Le jugement du 20 juin 2023 n’a pas prononcé l’exécutoire provisoire alors qu’au visa de l’article 514 du Code de procédure civile, dans sa rédaction applicable à la date de l’assignation afférente à ce jugement, l’exécution provisoire ne peut pas être poursuivie sans avoir été ordonnée si ce n’est pour les décisions qui en bénéficient de plein droit
Un jugement sur le fond rendu comme en l’espèce par le juge des contentieux de la protection, anciennement juge d’instance, ne bénéficiait pas, antérieurement à l’application du décret n° 2019-1333 du 11 décembre 2019, de l’exécution provisoire de droit.

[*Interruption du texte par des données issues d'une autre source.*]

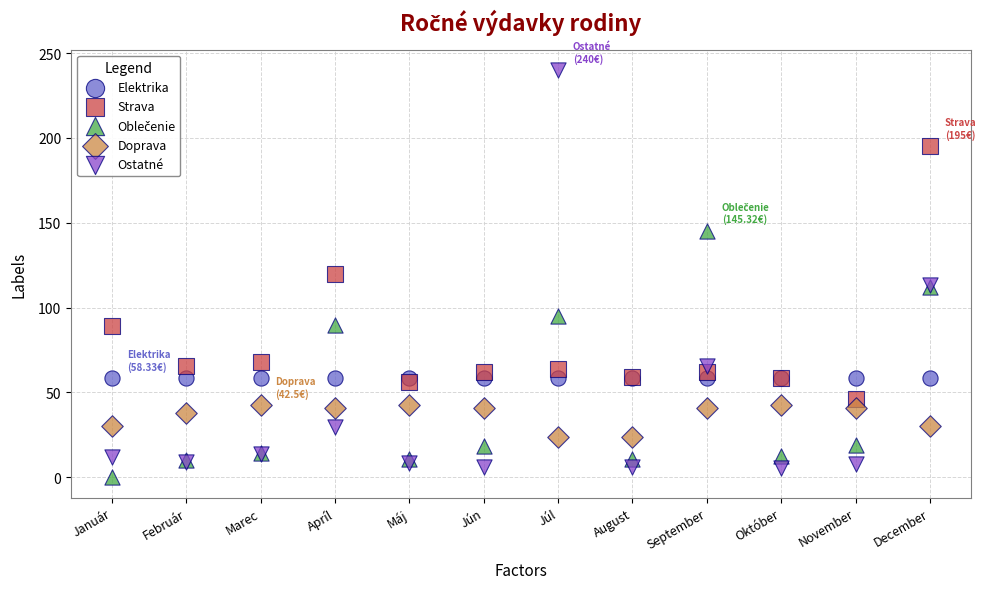

Which series reaches the maximum Y coordinate?

Ostatné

Les appelants n’avaient donc pas à présenter une demande de suspension de l’exécution provisoire du jugement du 20 juin 2023 alors que cette exécution provisoire n’avait pas été prononcée.
Mme [H] et M. [E] ne disposent en conséquence d’aucun titre exécutoire valide au sens de l’article L.111-3 du code des procédures civiles d’exécution permettant la mise en oeuvre d’une saisie-attribution.

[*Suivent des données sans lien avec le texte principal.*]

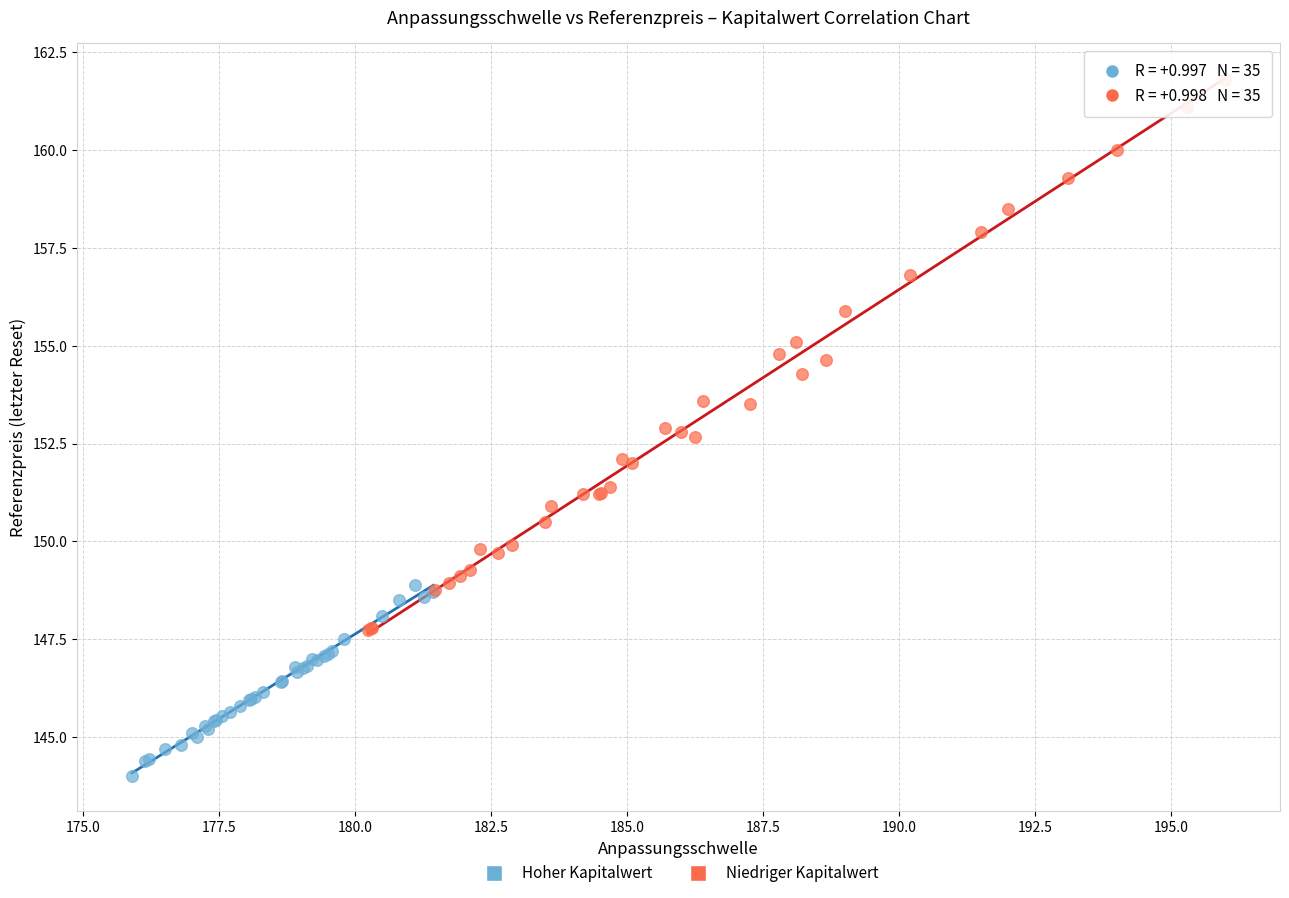

Which series reaches the minimum Y coordinate?

Hoher Kapitalwert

Il s’ensuit que, par voie d’infirmation, faute d’un titre exécutoire fondant la saisie-attribution, celle-ci sera annulée.
Sur la demande en dommages et intérêts pour résistance abusive
Les intimés étant déboutés de leur demande en validation de la saisie-attribution, ils ne justifient pas d’une résistance abusive des consorts [L] de sorte qu’ils seront également déboutés de leur demande en dommages et intérêts de ce chef.
Sur les demandes annexes
Parties perdantes, M. [S] [E] et Mme [C] [H] supporteront les dépens de première instance et d’appel.
Il apparaît inéquitable de laisser à la charge des appelants la somme de 1000 € sur le fondement de l’article 700 du Code de procédure civile, au titre des frais irrépétibles exposés.
Parties perdantes, M. [S] [E] et Mme [C] [H] ne peuvent prétendre à une indemnité de ce chef.
PAR CES MOTIFS,
La cour statuant dans les limites de sa saisine,
Infirme le jugement du 29 mai 2024 du juge de l’exécution du tribunal judiciaire de Toulouse en toutes ses dispositions soumises à appel.
Statuant à nouveau et y ajoutant,
Annule la saisie-attribution du 13 novembre 2023, dénoncée le 20 novembre 2023, pratiquée par M. [S] [E] et Mme [C] [H] sur le fondement du jugement rendu le 20 juin 2023 par le tribunal judiciaire de Toulouse.
Déboute M. [S] [E] et Mme [C] [H] de leur demande en dommages et intérêts pour résistance abusive.
Condamne M. [S] [E] et Mme [C] [H] aux dépens de première instance et d’appel.
Condamne M. [S] [E] et Mme [C] [H] à payer à M [Z] [L] et Mme [B] [P] épouse [L] la somme de 1000 € sur le fondement de l’article 700 du Code de procédure civile, au titre des frais irrépétibles exposés.